Unlike most polls, this one didn’t just call likely voters nationwide and try to extrapolate. Instead, the pollsters talked to likely voters in the 50 most competitive districts. Nine of them are held by Democrats, 40 by Republicans, with one independent, and they went for the GOP by 12 points in 2004.

At the moment though, a mere 29 percent of likely voters say they will probably or definitely vote for the incumbent, while 46 percent say they’ll probably or definitely vote for someone else. When a generic Democrat and Republican are posited, the overall result is 48 percent to 41 percent in favor of the Dems; when actual names of candidates are used, this shifts only slightly, to a 49-43 split. (Keep in mind that this is in districts that went Republican by 12 points in 2004, well to the right of the national average.) Breaking it down even further, the poll found that in the “competitive” districts currently held by Democrats, the incumbent party holds a whopping 60-29 lead, while in the Republican-held districts, the Dems still hold a lead of 49 percent to 45 percent, a bit past the 3.2 percent margin of error.
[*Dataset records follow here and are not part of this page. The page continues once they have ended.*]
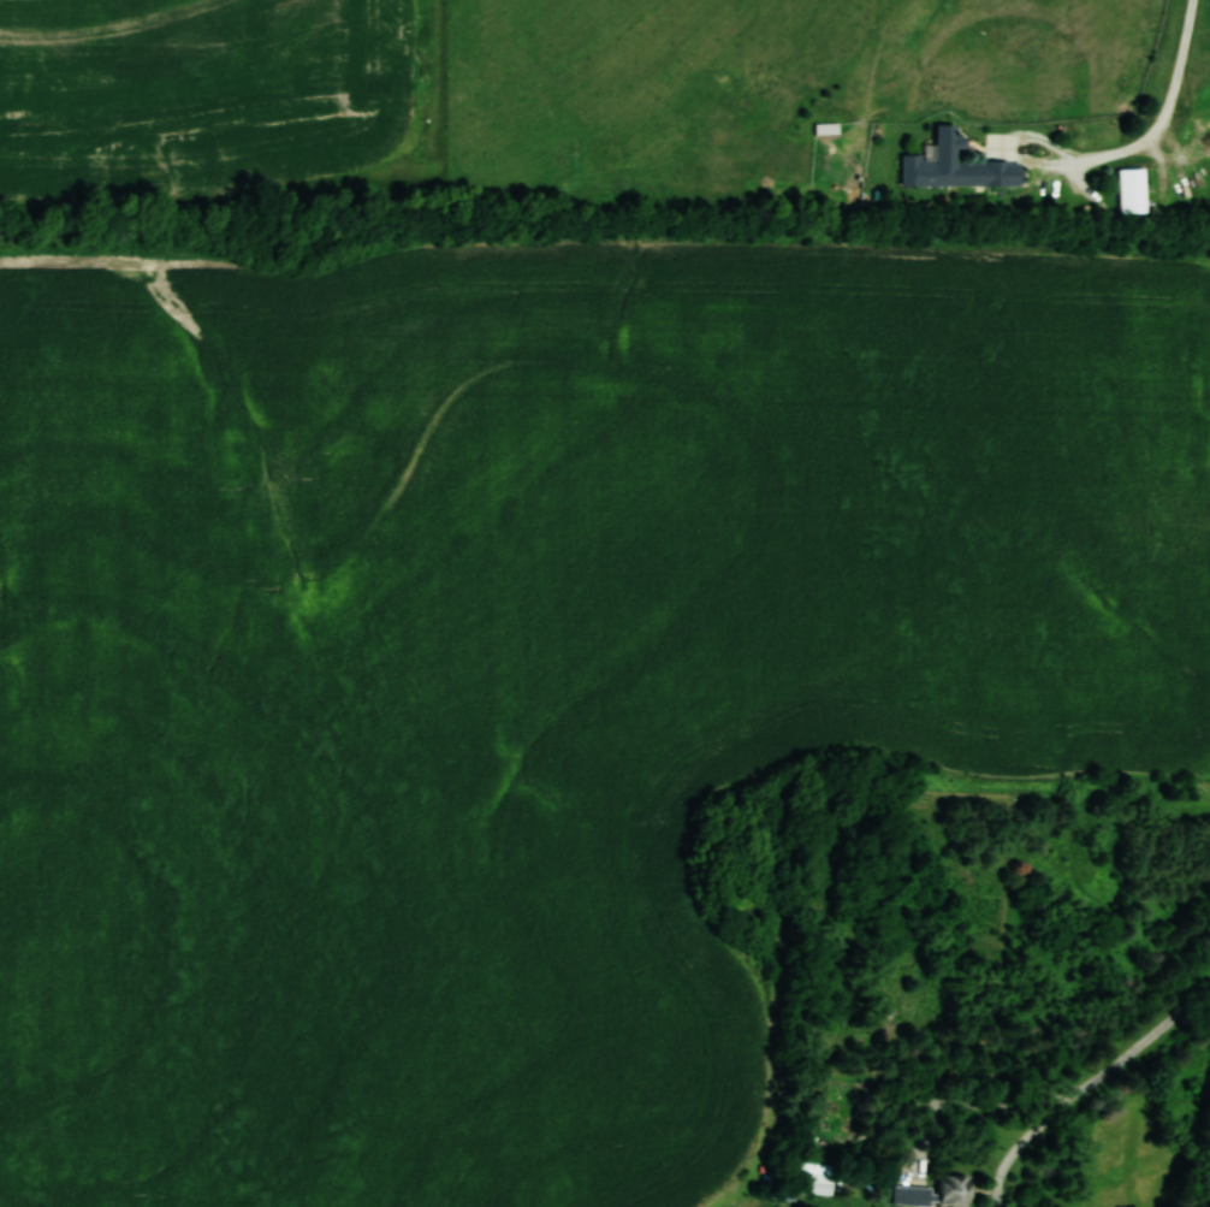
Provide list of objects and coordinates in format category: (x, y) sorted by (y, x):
road: (1165, 114)
building: (825, 129)
road: (1011, 146)
building: (945, 173)
building: (1132, 191)
road: (1087, 1087)
building: (816, 1184)
building: (935, 1193)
The results on specific issues are also pretty interesting. Most startling is the discovery that on “values issues, like stem cell research, flag buring and gay marriage,” the Democrats have an 14-point lead, which jumps to 18 points when the question is just on stem cells. So far, at least, the Republican wedge issues aren’t getting any traction.

It’s a long way to the November election, but this poll doesn’t bode well for the GOP.

[where blue helmets come from]

Well, not so much the helmets as the guys under them. Slate has a helpful Explainer on how to become a UN peacekeeper.

Basically, UN member states contribute them, and they mostly come from poor countries because the UN pays them $1,028 per month, which is crap if you’re from the developed world but is quite a lot for major troop-contributing countries like India, Pakistan and Bangladesh (the 2005 monthly per capita income in the latter was $33.58). In such countries, the government typically takes a cut to cover expenses and contribute to the national coffers, while the individual peacekeepers are paid low wages that nevertheless beat what most people can earn back home. A problem with this scheme is that the UN peacekeeper salary is not nearly enough to pay for quality equipment and ammunition, so peacekeepers have been known to arrive on the scene underequipped and hungry, adding to the logistical crisis they’re supposed to be defusing.